··· Data for processing
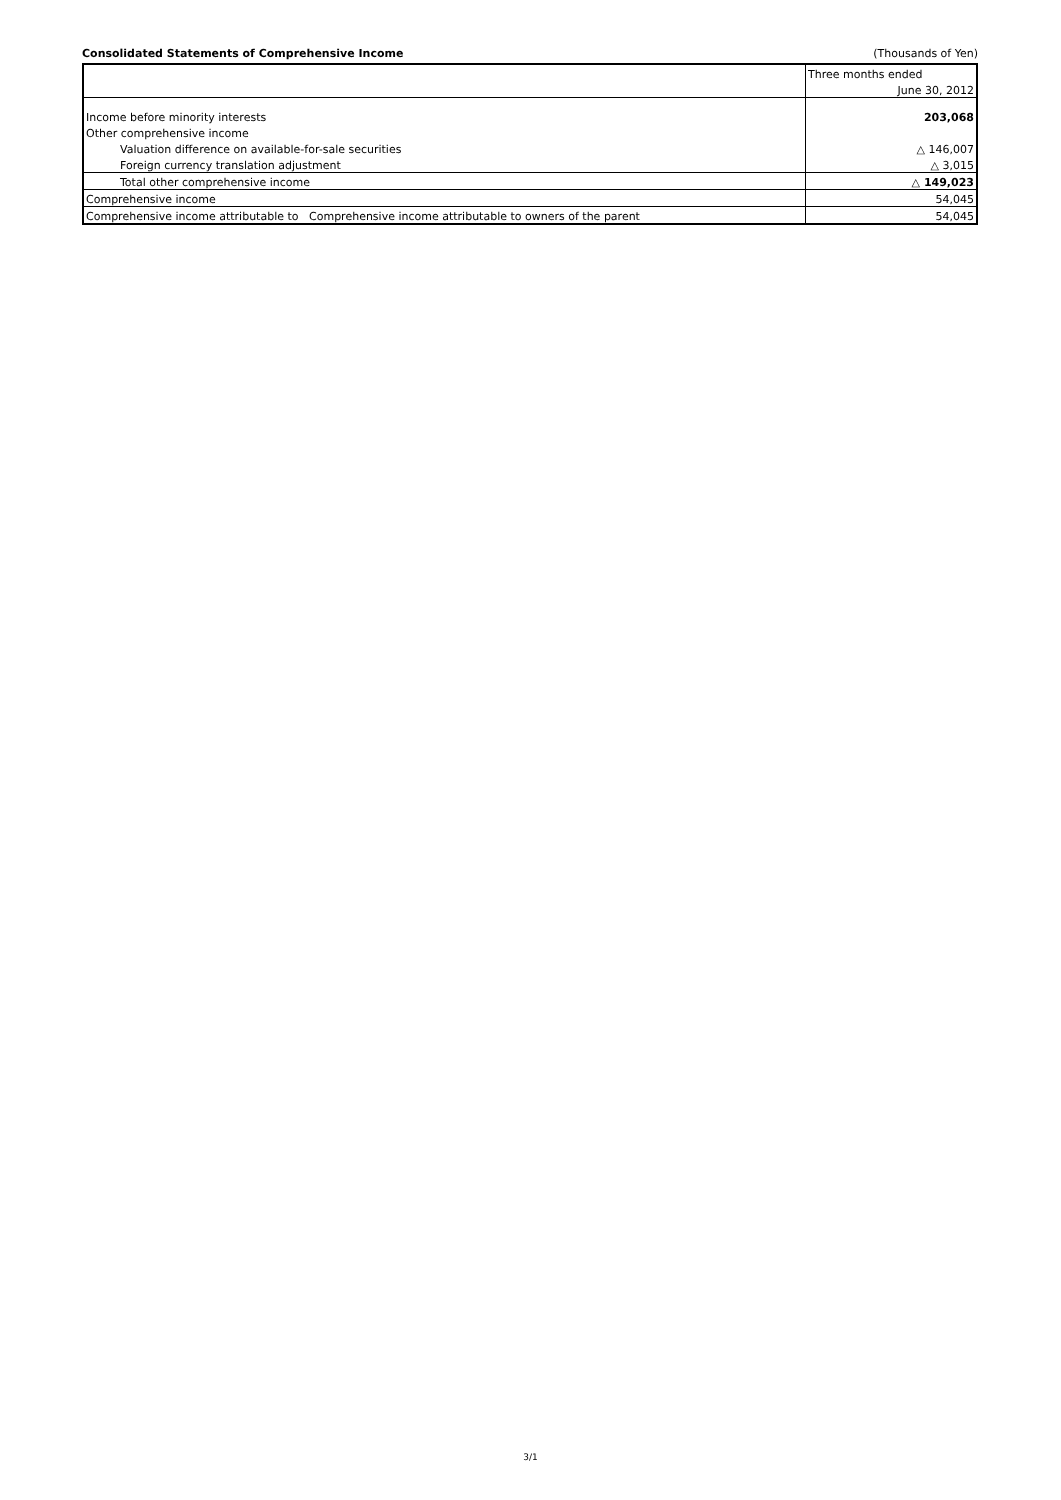Consolidated Statements of Comprehensive Income (Thousands of Yen)
| | Three months ended |
| | June 30, 2012 |
| Income before minority interests | 203,068 |
| Other comprehensive income | |
| Valuation difference on available-for-sale securities | △ 146,007 |
| Foreign currency translation adjustment | △ 3,015 |
| Total other comprehensive income | △ 149,023 |
| Comprehensive income | 54,045 |
| Comprehensive income attributable to Comprehensive income attributable to owners of the parent | 54,045 |
3/1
······
What are the lines from the one with "interests | 203,068 |" through the last line of the records above? Quote them exactly and add nothing.

| Income before minority interests | 203,068 |
| Other comprehensive income | |
| Valuation difference on available-for-sale securities | △ 146,007 |
| Foreign currency translation adjustment | △ 3,015 |
| Total other comprehensive income | △ 149,023 |
| Comprehensive income | 54,045 |
| Comprehensive income attributable to Comprehensive income attributable to owners of the parent | 54,045 |
3/1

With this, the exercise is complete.